▶ [TEXT BLOCK]:

--------------------------------

# TI-83 problem Secant Graphs

1. Oct 13, 2008

### Sabellic

TI-83 problem....Secant Graphs

1. The problem statement, all variables and given/known data

What are the properties of:
y= 2 sec(-2x + 90deg) + 3

2. Relevant equations

sec (x) = (1/cos (x))

3. The attempt at a solution

I have a problem with finding the Domain of y= 2 sec(-2x + 180deg) + 3.

First of all, I have to put the equation in a neater form:

y= 2 [sec -2(x - 90deg)] + 3

Now, if I want to find the domain, I need to find what sec CAN'T equal. That is the vertical asymptotes. Now asymptotes can be found where the graph of the inverse of sec (which is cos) crossed the x-axis.

So therefore I look at the corresponding cos function:
y= 2 [cos -2(x - 90deg)] + 3

But the problem is: this cos function does NOT cross the x-axis. If it does not cross the x-axis then how can any vertical asymptotes appear?

I later typed in "y= 2 (1/cos (-2x + 180deg)) + 3" into the TI-83. But it DID show vertical asymptotes. Does anyone know where these asymptotes came from???

2. Oct 13, 2008

### HallsofIvy

Staff Emeritus
Re: TI-83 problem....Secant Graphs

Do you mean RANGE rather than domain here?

--------------------------------

▶ [STORED DATA]:
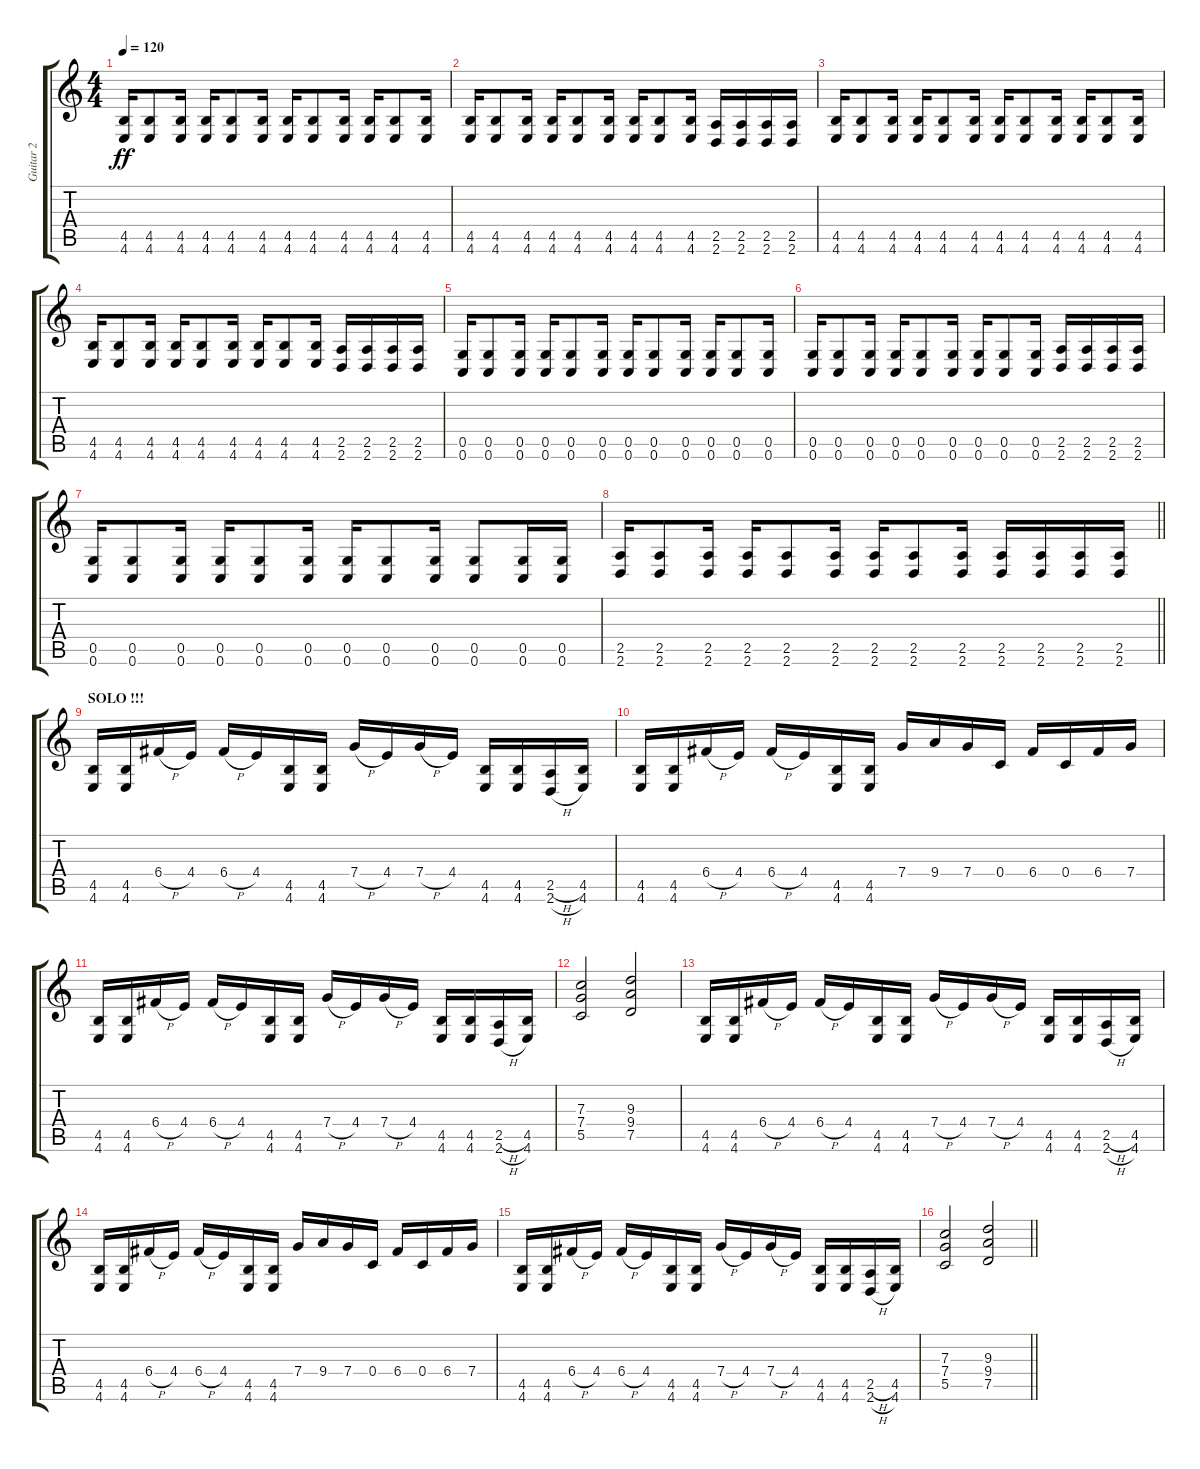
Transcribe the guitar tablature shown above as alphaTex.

--------------------------------

▶ [YOUR TASKS]:
[1] In the secant graphs thread, what relevant equation does the poster give for sec (x)?
[2] Copy the passage of the secant graphs thread starting with "I later typed" and going on through "than domain here?".

▶ [SOLUTIONS TO THE PROBLEMS]:
[1] sec (x) = (1/cos (x))

[2]
I later typed in "y= 2 (1/cos (-2x + 180deg)) + 3" into the TI-83. But it DID show vertical asymptotes. Does anyone know where these asymptotes came from???

2. Oct 13, 2008

### HallsofIvy

Staff Emeritus
Re: TI-83 problem....Secant Graphs

Do you mean RANGE rather than domain here?